AIM OF THE TASK:
Continue the worked solution for the line through (−12, −1) perpendicular to 6x − y − 4 = 0, starting right after its last sentence.

SELECTED EXCERPT:
======

Answer
The equation of the line which passing through $\left( -12,\ -1 \right)$ and perpendicular to the line with equation $6x-y-4=0$ in the general form is $6x+y+18=0$.
Work Step by Step
The point on the line is given as $\left( -12,\ -1 \right)$ and the equation of the line parallel to the required line is $6x-y-4=0$.
It is known that if two lines are perpendicular, then the product of their slopes is -1.
The slope of the given line equation is 6.
Let the slope of the required line equation be m. Therefore,
$\begin{align}
& 6m=-1 \\
& m=-\frac{1}{6}
\end{align}$
Therefore, the slope of the required line equation will be $-\frac{1}{6}$.

======

DATASET:
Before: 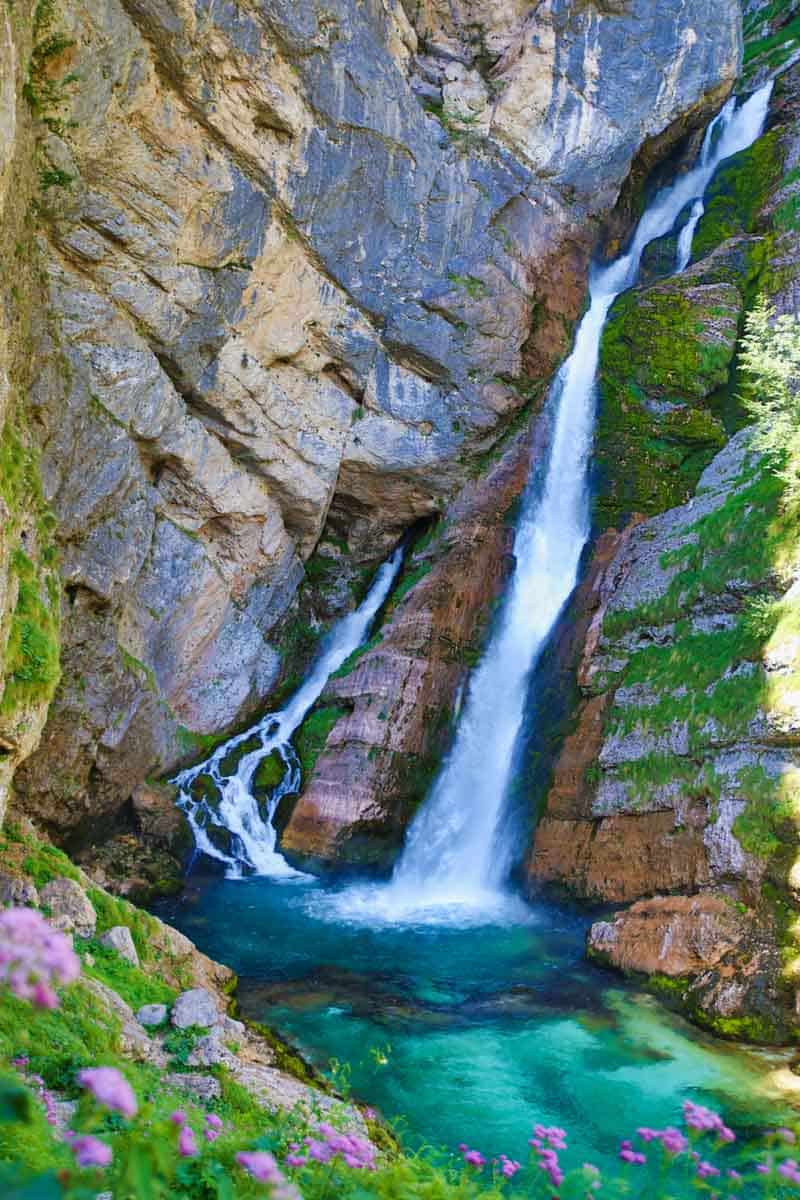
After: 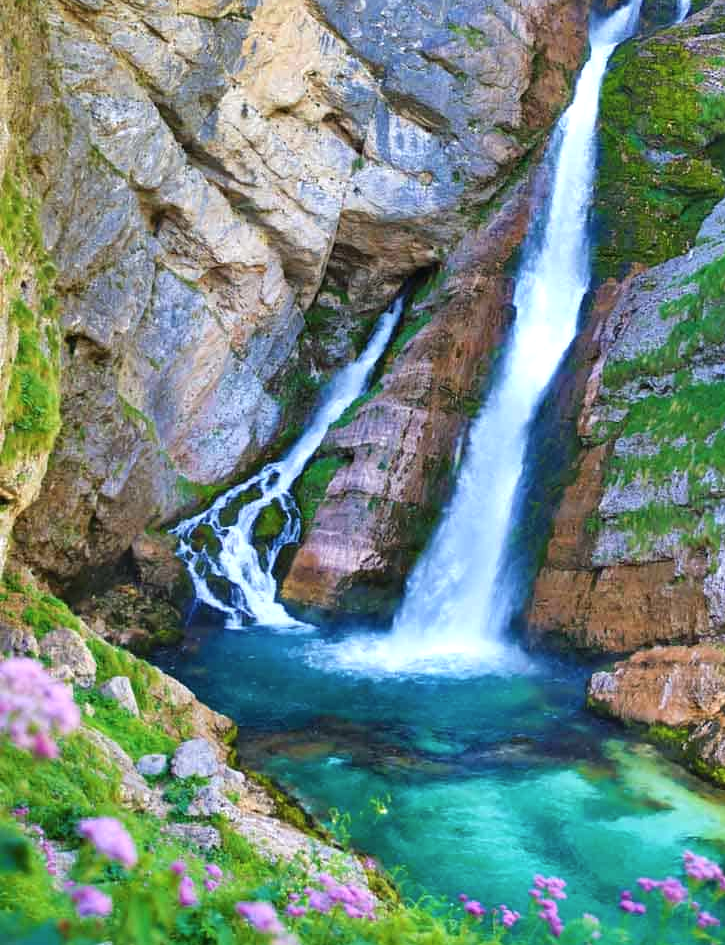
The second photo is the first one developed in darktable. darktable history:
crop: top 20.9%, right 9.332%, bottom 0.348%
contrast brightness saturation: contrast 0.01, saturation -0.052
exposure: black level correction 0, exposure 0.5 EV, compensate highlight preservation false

======

ANSWER TO THE TASK:
Point-Slope form:
The equation of the line by point-slope form will be:
$y-{{y}_{1}}=m\left( x-{{x}_{1}} \right)$
Now, substitute the given data in the above equation to get the desired equation of the line:
$\begin{align}
& y-\left( -1 \right)=-\frac{1}{6}\left\{ x-\left( -12 \right) \right\} \\
& -6\left( y+1 \right)=\left( x+12 \right) \\
& -6y-6=x+12 \\
& 6x+y+18=0.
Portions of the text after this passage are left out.